Hay futbolistas que viven del gol.
Y hay otros que viven para el equipo.
Julián Álvarez pertenece a ese segundo grupo. Porque antes de pensar en convertir, piensa en presionar. Antes de esperar la pelota, sale a recuperarla. Antes de quedarse quieto en el área, corre cincuenta metros para ayudar a un compañero.
Quizás por eso este Mundial no venía siendo el suyo. Le costó encontrar su mejor versión, arrancó los primeros partidos desde el banco y, cuando le tocó jugar, muchas veces hizo ese trabajo silencioso que pocas estadísticas reflejan. El que no aparece en los resúmenes, pero que los entrenadores valoran como pocos.
Porque Julián no es el clásico número nueve.
No vive dentro del área esperando un centro. Es un delantero moderno. El primero en defender y uno de los primeros en atacar.
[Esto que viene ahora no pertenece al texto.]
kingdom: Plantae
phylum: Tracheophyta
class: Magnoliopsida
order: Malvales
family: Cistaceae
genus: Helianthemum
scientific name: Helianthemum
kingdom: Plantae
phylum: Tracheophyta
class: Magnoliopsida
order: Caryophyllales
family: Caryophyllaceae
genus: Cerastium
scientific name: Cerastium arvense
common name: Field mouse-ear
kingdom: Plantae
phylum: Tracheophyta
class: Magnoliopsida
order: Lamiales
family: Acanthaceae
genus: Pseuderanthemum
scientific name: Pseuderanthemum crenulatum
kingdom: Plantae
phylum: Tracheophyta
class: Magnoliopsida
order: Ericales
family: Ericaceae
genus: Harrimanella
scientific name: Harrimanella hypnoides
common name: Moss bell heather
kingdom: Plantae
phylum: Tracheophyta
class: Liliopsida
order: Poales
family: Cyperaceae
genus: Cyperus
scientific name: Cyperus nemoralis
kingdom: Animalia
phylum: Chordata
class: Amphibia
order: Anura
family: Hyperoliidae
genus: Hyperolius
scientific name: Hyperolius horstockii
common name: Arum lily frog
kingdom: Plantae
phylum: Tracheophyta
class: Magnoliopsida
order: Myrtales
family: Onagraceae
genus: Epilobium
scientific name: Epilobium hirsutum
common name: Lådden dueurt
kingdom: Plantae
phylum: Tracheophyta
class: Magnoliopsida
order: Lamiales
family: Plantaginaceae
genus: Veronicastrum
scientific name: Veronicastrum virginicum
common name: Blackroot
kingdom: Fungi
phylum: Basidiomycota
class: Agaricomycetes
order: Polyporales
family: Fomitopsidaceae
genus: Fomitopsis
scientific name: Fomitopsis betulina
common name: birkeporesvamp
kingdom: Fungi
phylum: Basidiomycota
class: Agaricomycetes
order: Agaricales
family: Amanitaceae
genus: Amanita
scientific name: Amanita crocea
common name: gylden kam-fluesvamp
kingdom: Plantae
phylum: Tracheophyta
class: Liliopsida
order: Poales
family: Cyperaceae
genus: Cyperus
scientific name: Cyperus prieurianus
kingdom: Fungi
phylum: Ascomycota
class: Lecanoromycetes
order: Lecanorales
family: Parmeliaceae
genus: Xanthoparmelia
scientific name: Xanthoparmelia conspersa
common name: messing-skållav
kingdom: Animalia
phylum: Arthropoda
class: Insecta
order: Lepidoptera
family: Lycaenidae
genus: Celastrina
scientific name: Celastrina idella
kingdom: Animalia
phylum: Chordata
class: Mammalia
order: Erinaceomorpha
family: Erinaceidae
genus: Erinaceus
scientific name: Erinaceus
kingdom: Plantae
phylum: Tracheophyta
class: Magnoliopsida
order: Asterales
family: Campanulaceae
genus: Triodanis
Su fútbol encaja a la perfección con la intensidad que pretende Lionel Scaloni, y aunque muchas veces el gol se le niegue, jamás deja de correr.
Y el fútbol, tarde o temprano, siempre recompensa a quienes no negocian el esfuerzo.
Frente a Suiza, cuando el partido agonizaba y los penales parecían inevitables, apareció él.
Recibió la pelota, levantó la cabeza y sacó un remate extraordinario. Un derechazo limpio, violento y preciso que viajó como si el tiempo se hubiera detenido antes de besar la red. Fue uno de esos goles que primero enmudecen al estadio y un segundo después desatan un grito imposible de contener.
Las arañas volvieron a tejer.
Y con ese gol, Julián no solo metió a la Argentina en semifinales. También escribió otra página en su historia con la camiseta albiceleste, superando a Diego Armando Maradona en cantidad de goles convertidos por fases eliminatorias de la Copa del Mundo. Un dato que habla de la dimensión de un delantero que todavía tiene muchísimo camino por recorrer.
Lo más lindo es que el gol llegó para un futbolista que nunca dejó de creer.
Incluso cuando las críticas aparecieron.
Incluso cuando le tocó esperar.
Incluso cuando el protagonismo era para otros.
Porque Julián entiende que el fútbol también se juega sin la pelota. Que una presión bien hecha puede valer tanto como un gol. Que el sacrificio también gana partidos.
Quizás no fue su actuación más brillante del Mundial.
Pero sí fue la más importante.
Porque los grandes delanteros aparecen cuando el equipo los necesita. Y Julián apareció en el instante exacto para cambiar el destino de una Selección que volvió a abrazarse gracias a él.
Las arañas siguen tejiendo.
Y mientras lo hagan, Argentina seguirá soñando.